2. Navigate to HKEY_LOCAL_MACHINE\SYSTEM\CurrentControlSet\Services\CVirtA

3. If the DisplayName does not already read:

Cisco Systems VPN Adapter for 64 bit Windows

Change it so matches what you see above. Some installs have some “gibberish” on the front, this should be removed. In my case it was already set to what you see above, so it was on to the next step. After some more searching and experimentation, I finally came upon a solution that worked for me.

Open Windows Explorer, and navigate to C:\Program Files (x86)\Cisco Systems\VPN Client. Right click on the first .exe you find, in my case cisco_cert_mgr.exe and pick Properties from the menu. Switch to the Compatibility page.

Check on “Run this program in compatibility mode for:” and pick Windows 7. Then at the bottom, check on “Run this program as an administrator. Then click on OK.

image

 

Repeat this for every exe in the folder.

image

Unfortunately you can’t apply these in mass, you have to do these one at a time. There’s only a handful though so it shouldn’t take long.

After you are done, reboot. Before you run the VPN software, verify the Cisco network connector is not active by going to Control Panel, Network and Internet, Network Connections and validate the Cisco Systems VPN Adapter for 64 bit Windows is Disabled.

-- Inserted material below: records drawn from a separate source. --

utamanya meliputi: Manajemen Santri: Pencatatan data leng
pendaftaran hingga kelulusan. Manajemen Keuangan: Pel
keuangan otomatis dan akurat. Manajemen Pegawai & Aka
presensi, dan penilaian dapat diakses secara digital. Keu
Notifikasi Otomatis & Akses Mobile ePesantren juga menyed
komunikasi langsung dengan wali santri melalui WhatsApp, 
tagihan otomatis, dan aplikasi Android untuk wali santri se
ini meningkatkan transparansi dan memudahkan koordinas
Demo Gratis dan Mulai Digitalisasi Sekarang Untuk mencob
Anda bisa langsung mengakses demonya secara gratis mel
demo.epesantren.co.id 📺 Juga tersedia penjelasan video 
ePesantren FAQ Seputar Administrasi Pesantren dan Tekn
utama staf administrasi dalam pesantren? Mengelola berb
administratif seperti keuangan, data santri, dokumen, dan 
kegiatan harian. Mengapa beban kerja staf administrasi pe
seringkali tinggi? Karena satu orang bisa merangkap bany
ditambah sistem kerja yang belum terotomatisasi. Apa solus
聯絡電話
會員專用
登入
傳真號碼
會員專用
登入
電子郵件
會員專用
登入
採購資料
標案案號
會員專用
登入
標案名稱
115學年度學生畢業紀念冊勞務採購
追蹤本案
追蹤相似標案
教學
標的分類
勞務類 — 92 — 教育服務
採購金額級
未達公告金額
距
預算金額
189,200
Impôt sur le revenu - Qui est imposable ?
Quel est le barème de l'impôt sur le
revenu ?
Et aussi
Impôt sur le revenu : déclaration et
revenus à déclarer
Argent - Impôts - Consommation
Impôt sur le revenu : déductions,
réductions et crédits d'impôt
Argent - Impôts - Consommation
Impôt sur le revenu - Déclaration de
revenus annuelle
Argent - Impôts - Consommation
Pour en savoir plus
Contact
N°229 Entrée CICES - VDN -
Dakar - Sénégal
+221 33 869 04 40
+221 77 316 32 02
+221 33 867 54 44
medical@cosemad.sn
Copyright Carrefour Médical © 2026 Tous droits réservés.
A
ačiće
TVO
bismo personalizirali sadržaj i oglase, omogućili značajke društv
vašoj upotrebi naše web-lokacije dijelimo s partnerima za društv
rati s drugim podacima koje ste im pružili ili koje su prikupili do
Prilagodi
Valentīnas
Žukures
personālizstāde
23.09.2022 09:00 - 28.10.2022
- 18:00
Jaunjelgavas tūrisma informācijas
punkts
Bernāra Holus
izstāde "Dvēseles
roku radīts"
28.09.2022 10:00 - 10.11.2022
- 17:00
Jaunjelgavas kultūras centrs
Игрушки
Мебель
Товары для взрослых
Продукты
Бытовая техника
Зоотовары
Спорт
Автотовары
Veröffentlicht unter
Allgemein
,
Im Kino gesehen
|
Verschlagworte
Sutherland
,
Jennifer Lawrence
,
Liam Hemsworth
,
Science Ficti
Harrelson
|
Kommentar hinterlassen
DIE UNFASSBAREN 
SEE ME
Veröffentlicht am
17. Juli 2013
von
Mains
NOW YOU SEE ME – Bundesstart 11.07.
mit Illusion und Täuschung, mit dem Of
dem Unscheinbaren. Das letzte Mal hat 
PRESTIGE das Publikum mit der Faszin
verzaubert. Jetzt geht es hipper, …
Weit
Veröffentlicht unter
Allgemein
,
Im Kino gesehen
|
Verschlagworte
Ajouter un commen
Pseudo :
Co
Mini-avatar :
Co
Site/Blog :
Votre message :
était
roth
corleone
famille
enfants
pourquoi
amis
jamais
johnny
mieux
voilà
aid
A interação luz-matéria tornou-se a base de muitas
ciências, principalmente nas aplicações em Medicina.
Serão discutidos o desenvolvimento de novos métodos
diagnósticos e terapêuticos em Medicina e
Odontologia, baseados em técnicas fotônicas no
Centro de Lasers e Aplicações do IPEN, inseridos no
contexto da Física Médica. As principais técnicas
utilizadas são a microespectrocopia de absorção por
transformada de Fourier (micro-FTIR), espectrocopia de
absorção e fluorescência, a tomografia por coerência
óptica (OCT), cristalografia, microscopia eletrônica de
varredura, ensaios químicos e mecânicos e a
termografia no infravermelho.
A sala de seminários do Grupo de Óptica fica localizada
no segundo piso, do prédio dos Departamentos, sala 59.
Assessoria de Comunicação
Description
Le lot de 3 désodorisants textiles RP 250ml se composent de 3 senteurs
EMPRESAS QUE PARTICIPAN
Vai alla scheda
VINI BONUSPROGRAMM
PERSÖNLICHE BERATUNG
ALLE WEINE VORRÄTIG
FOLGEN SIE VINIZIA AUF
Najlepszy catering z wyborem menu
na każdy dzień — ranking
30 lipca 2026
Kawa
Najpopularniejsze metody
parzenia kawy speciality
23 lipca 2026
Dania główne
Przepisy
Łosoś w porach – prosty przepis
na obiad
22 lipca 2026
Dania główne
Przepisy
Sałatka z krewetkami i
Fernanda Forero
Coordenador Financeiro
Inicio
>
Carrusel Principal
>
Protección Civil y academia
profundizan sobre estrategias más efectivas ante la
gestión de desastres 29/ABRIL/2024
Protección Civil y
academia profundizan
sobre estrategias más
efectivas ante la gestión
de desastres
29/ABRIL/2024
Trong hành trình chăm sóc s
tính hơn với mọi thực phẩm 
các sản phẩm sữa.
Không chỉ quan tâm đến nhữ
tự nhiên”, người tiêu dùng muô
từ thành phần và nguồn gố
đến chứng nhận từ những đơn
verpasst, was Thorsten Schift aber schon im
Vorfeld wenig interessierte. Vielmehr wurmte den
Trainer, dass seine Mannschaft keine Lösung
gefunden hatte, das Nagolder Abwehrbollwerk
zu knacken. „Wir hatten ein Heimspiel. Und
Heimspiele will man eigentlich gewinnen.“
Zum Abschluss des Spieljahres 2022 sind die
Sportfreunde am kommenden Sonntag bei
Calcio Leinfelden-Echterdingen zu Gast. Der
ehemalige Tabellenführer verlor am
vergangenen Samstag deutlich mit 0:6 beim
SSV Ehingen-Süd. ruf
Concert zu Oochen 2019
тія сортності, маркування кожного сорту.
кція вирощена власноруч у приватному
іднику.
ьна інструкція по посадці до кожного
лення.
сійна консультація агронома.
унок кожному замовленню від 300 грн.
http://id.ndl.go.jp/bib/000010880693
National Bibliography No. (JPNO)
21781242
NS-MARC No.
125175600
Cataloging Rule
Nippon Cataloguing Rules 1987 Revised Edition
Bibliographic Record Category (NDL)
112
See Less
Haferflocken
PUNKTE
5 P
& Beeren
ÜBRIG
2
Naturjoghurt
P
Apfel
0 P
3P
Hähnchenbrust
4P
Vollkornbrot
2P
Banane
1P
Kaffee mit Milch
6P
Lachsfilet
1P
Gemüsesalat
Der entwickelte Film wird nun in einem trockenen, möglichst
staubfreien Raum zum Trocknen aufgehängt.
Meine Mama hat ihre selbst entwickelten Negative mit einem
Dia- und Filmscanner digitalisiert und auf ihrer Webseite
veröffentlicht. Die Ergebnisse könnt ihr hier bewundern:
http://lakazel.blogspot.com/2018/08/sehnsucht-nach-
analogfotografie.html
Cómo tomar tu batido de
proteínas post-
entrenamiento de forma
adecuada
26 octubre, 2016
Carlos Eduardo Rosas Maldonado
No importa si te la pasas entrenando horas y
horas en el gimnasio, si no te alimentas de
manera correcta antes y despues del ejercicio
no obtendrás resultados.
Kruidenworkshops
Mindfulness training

Note after you connect this will become Enabled, you just want to be sure it is disabled before you connect. If you see multiple connections for the Cisco adapter, you will need to delete the excess ones, I’ve also seen suggestions to uninstall the Cisco VPN, make sure all the Cisco connections are deleted, then reinstall. I didn’t have to go through this though, so your mileage may vary.

Also note that after you reboot, you may see a prompt asking if you want to run the Cisco service as Administrator, naturally you’ll say Yes. Then go run the Cisco VPN client again, confirming you want to run as an Admin, and you should be good to go!